TO-DO ITEM. Rewrite the text read from each page in the data below, substituting "Laberinto semanal" for "Laberinto diario" and changing nothing else. Leave the pictures out of your answer.

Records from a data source

"""

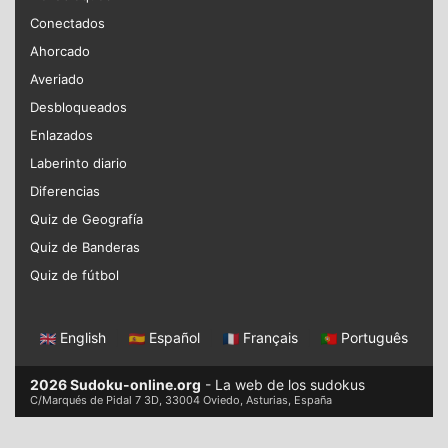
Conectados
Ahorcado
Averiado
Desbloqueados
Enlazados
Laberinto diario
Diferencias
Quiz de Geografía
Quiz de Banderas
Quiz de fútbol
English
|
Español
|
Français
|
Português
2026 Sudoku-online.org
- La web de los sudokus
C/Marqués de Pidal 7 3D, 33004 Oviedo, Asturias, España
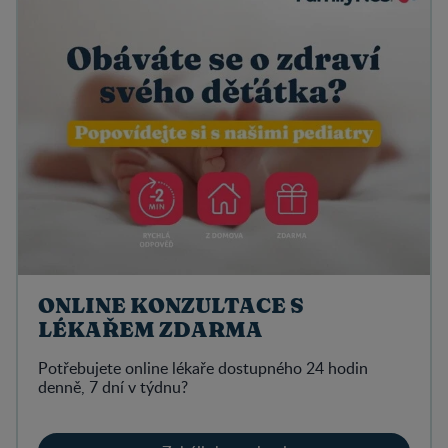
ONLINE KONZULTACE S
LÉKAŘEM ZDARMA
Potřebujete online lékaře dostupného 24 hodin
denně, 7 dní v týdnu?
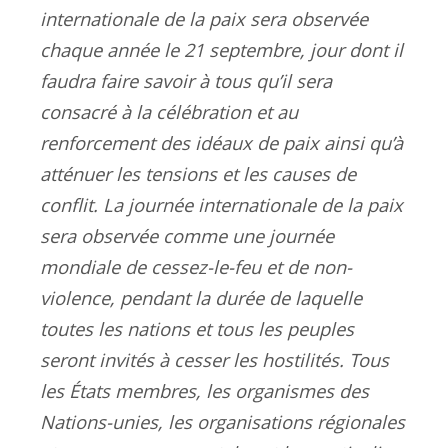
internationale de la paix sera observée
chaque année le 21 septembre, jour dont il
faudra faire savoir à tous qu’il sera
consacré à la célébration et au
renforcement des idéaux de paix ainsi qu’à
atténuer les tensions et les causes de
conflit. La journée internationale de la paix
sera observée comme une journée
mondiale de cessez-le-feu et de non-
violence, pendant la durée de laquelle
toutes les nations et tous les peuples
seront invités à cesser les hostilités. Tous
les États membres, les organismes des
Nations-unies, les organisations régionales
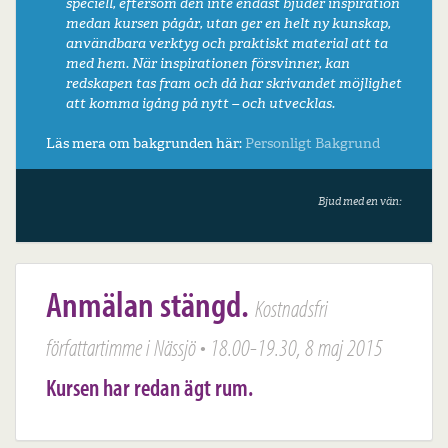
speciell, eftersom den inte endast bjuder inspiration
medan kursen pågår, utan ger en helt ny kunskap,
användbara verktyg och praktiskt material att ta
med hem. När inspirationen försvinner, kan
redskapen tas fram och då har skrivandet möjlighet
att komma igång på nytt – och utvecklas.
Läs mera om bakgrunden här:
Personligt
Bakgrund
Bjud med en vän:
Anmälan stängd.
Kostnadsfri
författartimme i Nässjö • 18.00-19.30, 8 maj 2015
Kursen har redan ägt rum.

"""

RESULT BELOW.
Conectados
Ahorcado
Averiado
Desbloqueados
Enlazados
Laberinto semanal
Diferencias
Quiz de Geografía
Quiz de Banderas
Quiz de fútbol
English
|
Español
|
Français
|
Português
2026 Sudoku-online.org
- La web de los sudokus
C/Marqués de Pidal 7 3D, 33004 Oviedo, Asturias, España
ONLINE KONZULTACE S
LÉKAŘEM ZDARMA
Potřebujete online lékaře dostupného 24 hodin
denně, 7 dní v týdnu?
internationale de la paix sera observée
chaque année le 21 septembre, jour dont il
faudra faire savoir à tous qu’il sera
consacré à la célébration et au
renforcement des idéaux de paix ainsi qu’à
atténuer les tensions et les causes de
conflit. La journée internationale de la paix
sera observée comme une journée
mondiale de cessez-le-feu et de non-
violence, pendant la durée de laquelle
toutes les nations et tous les peuples
seront invités à cesser les hostilités. Tous
les États membres, les organismes des
Nations-unies, les organisations régionales
speciell, eftersom den inte endast bjuder inspiration
medan kursen pågår, utan ger en helt ny kunskap,
användbara verktyg och praktiskt material att ta
med hem. När inspirationen försvinner, kan
redskapen tas fram och då har skrivandet möjlighet
att komma igång på nytt – och utvecklas.
Läs mera om bakgrunden här:
Personligt
Bakgrund
Bjud med en vän:
Anmälan stängd.
Kostnadsfri
författartimme i Nässjö • 18.00-19.30, 8 maj 2015
Kursen har redan ägt rum.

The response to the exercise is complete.